Cultural ignorance has also affected how AIDs projects are rolled out. For example, the significant decision that had to be made to extend or not extend ARV treatment to Africans rested on the shoulders of a man (a USAID Director) who claimed that this would not be a good idea as “that many Africans cannot tell time well enough to take anti-AIDS drugs”. Speaking in 2001, he explained that the US government would only support prevention and not treatment for Africans as many Africans “do not know what watches or clocks are. They do not use Western means to tell time. They use the sun. These [AIDS] drugs have to be administered in certain sequences, at certain times during the day.”

Fortunately, his views did not carry the day and Africans were provided with the ARVs they needed. In evaluations of their treatment uptake and drop offs Africans proved to be as diligent as other people in Western countries when it came to taking their drugs on time. Had the gentleman spoken to a single African he would have learnt that while they may not have watches they have a very keen sense and concept of and ways to tell time.

[xi]. The essence of a good policy is to develop it from the perspective of those who will be directly affected by it rather than the perspective of the donors or experts. Different people in other cultures are affected differently by the same phenomena. The AIDS epidemic is not the same across Africa. In some countries the prevalence rate is low while in others it is high, in some countries the mode of transmission has changed from traditional ones to injecting drug uses, gays and sex workers. In some countries the prevalence rate has stabilized and in some others it is still rising. In such a diverse context any highly homogenized approaches, whether from Washington DC or from Nairobi are ill advised. It is therefore critical to ensure that local stakeholders are involved in all aspects of any international initiatives through participatory development approaches. The World Bank realized just that much and adopted a strategy that allows individual countries to produce their own Poverty Reduction Strategy Papers (PRSPs) that guide national governments policy and include civil society. On the other hand, the Global Fund includes civil society in all stages of decision-making, from sourcing, drafting proposals, and watching over implementation.
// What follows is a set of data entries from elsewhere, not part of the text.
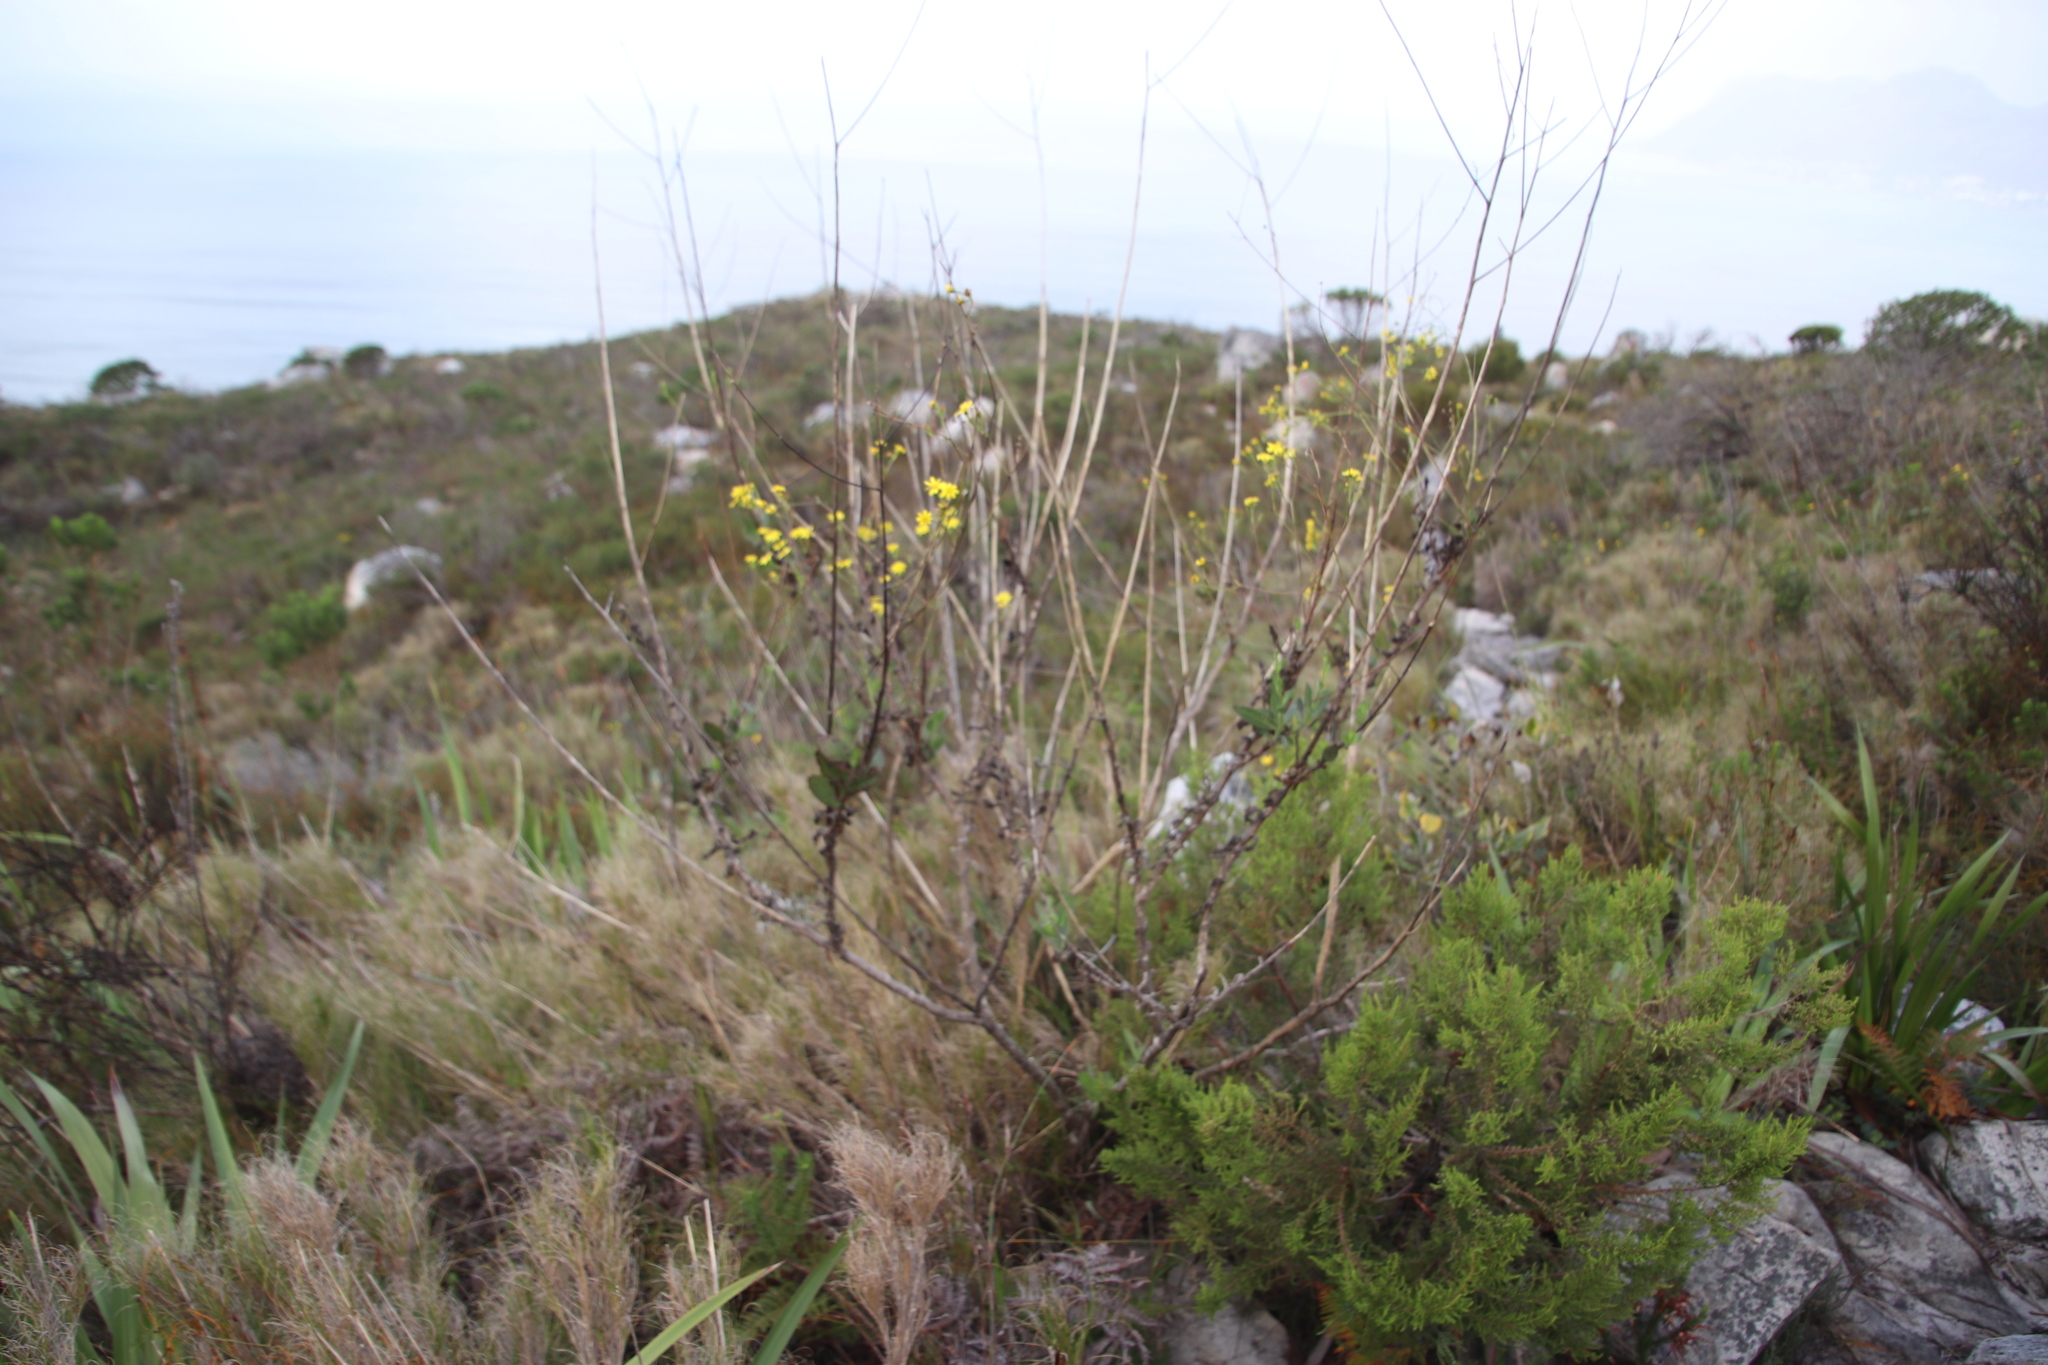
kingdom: Plantae
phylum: Tracheophyta
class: Magnoliopsida
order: Asterales
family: Asteraceae
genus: Othonna
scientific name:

In addition to involving stakeholders in all the cycles of a project, there is a need to put in place mechanism for feedback. Markets work because of consumer feedback through their purchasing decisions and democracies work because of the feedback mechanism of regular elections. However, in many non-profit projects or initiatives there is no feedback mechanism to register how the benefeciaries feel about the initiative in question. According to Prof . William Easterly[xii] in his article, “Tone Deaf on Africa,” many big development plans fail to work because they miss the critical elements of feedback and accountability.

African voices on important development issues such as public health and HIV and AIDs can be heard if more people make an effort to seek them out and also oppose efforts to proceed without them. In many parts of the world it would not be acceptable for someone to make decisions affecting another group of people without consulting or involving them. The good intentions of Western nations and organizations can be realized when their own priorities, ideas and interests are placed side-by-side and balanced with those of local communities or organizations which are the voices of the people.